Formaggi di capra per gli intolleranti al latte vaccino

L’intolleranza al latte è un disturbo che interessa oltre il 40% della popolazione italiana adulta. L’intolleranza è sostanzialmente dovuta:
1. al lattosio, presente in ogni tipo di latte;
2. alle proteine (caseine);
3. ai grassi.

Chi è intollerante al lattosio non possiede l’enzima in grado di scindere il lattosio nei suoi due componenti: il glucosio e il galattosio, zuccheri più semplici e digeribili. L’enzima è sempre presente nei neonati (il lattosio è presente anche nel latte materno) ma, col tempo, e, secondo alcune ricerche, in assenza di latte nella dieta, viene progressivamente a mancare. In realtà è il gene deputato alla sua codifica che non fa più il suo dovere e non è ben chiaro quale sia la motivazione che sottende a tale effetto. In generale le popolazioni nate nel Sud del mondo appaiono estremamente più intolleranti rispetto a quelle provenienti dal Nord: si passa dal 4% al 70% tra Nord Europa e Paesi africani.

Il lattosio viene anche trasformato dai fermenti lattici presenti nei formaggi. Quindi, con la stagionatura, diminuiscono progressivamente fino a valori vicini allo zero.

L’intolleranza al latte però non è legata esclusivamente al lattosio, anzi, frequentemente altri tipi di intolleranza vengono scambiati per il tolleranza al lattosio. I formaggi di capra e le ricotte a base di latte di capra spesso non provocano alcun fastidio agli intolleranti al latte. In tal caso significa che l’intolleranza al latte è legata alle sue proteine e alla componente lipidica. Infatti, la caseina presente nel latte e nei formaggi di capra, ha una struttura completamente diversa da quella del latte vaccino. Quest’ultima risulta indigesta a molti.

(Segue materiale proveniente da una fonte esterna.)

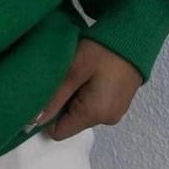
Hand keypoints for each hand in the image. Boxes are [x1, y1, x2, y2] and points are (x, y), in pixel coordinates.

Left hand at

Infine, i grassi presenti nel latte di capra, hanno una dimensione fisica molto inferiore a quella dei grassi del latte vaccino e ciò comporta una maggiore attaccabilità da parte dell’apparato digerente umano. Per questo quindi il latte di capra risulta più digeribile (“leggero”) rispetto a quello vaccino.

Pertanto un formaggio di capra stagionato potrà essere consumato anche da quelle persone che hanno riscontrato problemi di intolleranza al latte vaccino.

Facciamo notare che il grasso del latte di capra contiene più acidi grassi saturi rispetto a quello vaccino. Questo è un fatto particolarmente importante poiché questo tipo di acidi grassi non si ritiene responsabile di alcune patologie quali l’arterosclerosi.